## start Supplied records

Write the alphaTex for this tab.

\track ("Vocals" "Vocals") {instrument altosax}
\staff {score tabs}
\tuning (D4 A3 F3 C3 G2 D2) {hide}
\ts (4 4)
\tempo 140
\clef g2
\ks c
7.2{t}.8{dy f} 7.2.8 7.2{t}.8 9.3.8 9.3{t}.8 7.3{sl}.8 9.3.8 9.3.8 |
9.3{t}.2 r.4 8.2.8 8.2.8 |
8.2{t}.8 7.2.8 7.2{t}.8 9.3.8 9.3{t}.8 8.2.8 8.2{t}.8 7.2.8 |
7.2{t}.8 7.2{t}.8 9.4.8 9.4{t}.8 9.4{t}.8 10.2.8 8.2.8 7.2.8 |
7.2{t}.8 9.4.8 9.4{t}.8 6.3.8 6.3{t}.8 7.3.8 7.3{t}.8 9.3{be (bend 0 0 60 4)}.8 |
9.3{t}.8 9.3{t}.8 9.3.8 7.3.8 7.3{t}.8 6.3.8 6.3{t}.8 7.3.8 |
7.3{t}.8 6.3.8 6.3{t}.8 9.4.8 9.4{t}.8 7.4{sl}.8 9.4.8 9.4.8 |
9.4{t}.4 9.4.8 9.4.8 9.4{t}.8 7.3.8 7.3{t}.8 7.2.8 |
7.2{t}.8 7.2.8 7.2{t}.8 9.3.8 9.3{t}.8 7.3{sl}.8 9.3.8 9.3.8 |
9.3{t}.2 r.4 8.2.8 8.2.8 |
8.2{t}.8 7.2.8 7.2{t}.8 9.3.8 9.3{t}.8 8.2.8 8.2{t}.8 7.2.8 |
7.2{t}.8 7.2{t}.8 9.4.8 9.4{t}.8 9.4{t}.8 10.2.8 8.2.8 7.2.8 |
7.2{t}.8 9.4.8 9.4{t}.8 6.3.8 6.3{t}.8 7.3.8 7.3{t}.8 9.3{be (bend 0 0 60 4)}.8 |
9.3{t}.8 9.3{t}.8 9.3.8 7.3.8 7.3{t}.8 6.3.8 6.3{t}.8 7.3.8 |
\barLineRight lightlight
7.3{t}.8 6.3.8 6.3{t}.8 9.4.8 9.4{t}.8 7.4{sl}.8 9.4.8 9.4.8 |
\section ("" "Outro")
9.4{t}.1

## end Supplied records

● **Task prompt**
Reproduce the item above verbatim, line for line, changing no character.

● **Output for this task**
Write the alphaTex for this tab.

\track ("Vocals" "Vocals") {instrument altosax}
\staff {score tabs}
\tuning (D4 A3 F3 C3 G2 D2) {hide}
\ts (4 4)
\tempo 140
\clef g2
\ks c
7.2{t}.8{dy f} 7.2.8 7.2{t}.8 9.3.8 9.3{t}.8 7.3{sl}.8 9.3.8 9.3.8 |
9.3{t}.2 r.4 8.2.8 8.2.8 |
8.2{t}.8 7.2.8 7.2{t}.8 9.3.8 9.3{t}.8 8.2.8 8.2{t}.8 7.2.8 |
7.2{t}.8 7.2{t}.8 9.4.8 9.4{t}.8 9.4{t}.8 10.2.8 8.2.8 7.2.8 |
7.2{t}.8 9.4.8 9.4{t}.8 6.3.8 6.3{t}.8 7.3.8 7.3{t}.8 9.3{be (bend 0 0 60 4)}.8 |
9.3{t}.8 9.3{t}.8 9.3.8 7.3.8 7.3{t}.8 6.3.8 6.3{t}.8 7.3.8 |
7.3{t}.8 6.3.8 6.3{t}.8 9.4.8 9.4{t}.8 7.4{sl}.8 9.4.8 9.4.8 |
9.4{t}.4 9.4.8 9.4.8 9.4{t}.8 7.3.8 7.3{t}.8 7.2.8 |
7.2{t}.8 7.2.8 7.2{t}.8 9.3.8 9.3{t}.8 7.3{sl}.8 9.3.8 9.3.8 |
9.3{t}.2 r.4 8.2.8 8.2.8 |
8.2{t}.8 7.2.8 7.2{t}.8 9.3.8 9.3{t}.8 8.2.8 8.2{t}.8 7.2.8 |
7.2{t}.8 7.2{t}.8 9.4.8 9.4{t}.8 9.4{t}.8 10.2.8 8.2.8 7.2.8 |
7.2{t}.8 9.4.8 9.4{t}.8 6.3.8 6.3{t}.8 7.3.8 7.3{t}.8 9.3{be (bend 0 0 60 4)}.8 |
9.3{t}.8 9.3{t}.8 9.3.8 7.3.8 7.3{t}.8 6.3.8 6.3{t}.8 7.3.8 |
\barLineRight lightlight
7.3{t}.8 6.3.8 6.3{t}.8 9.4.8 9.4{t}.8 7.4{sl}.8 9.4.8 9.4.8 |
\section ("" "Outro")
9.4{t}.1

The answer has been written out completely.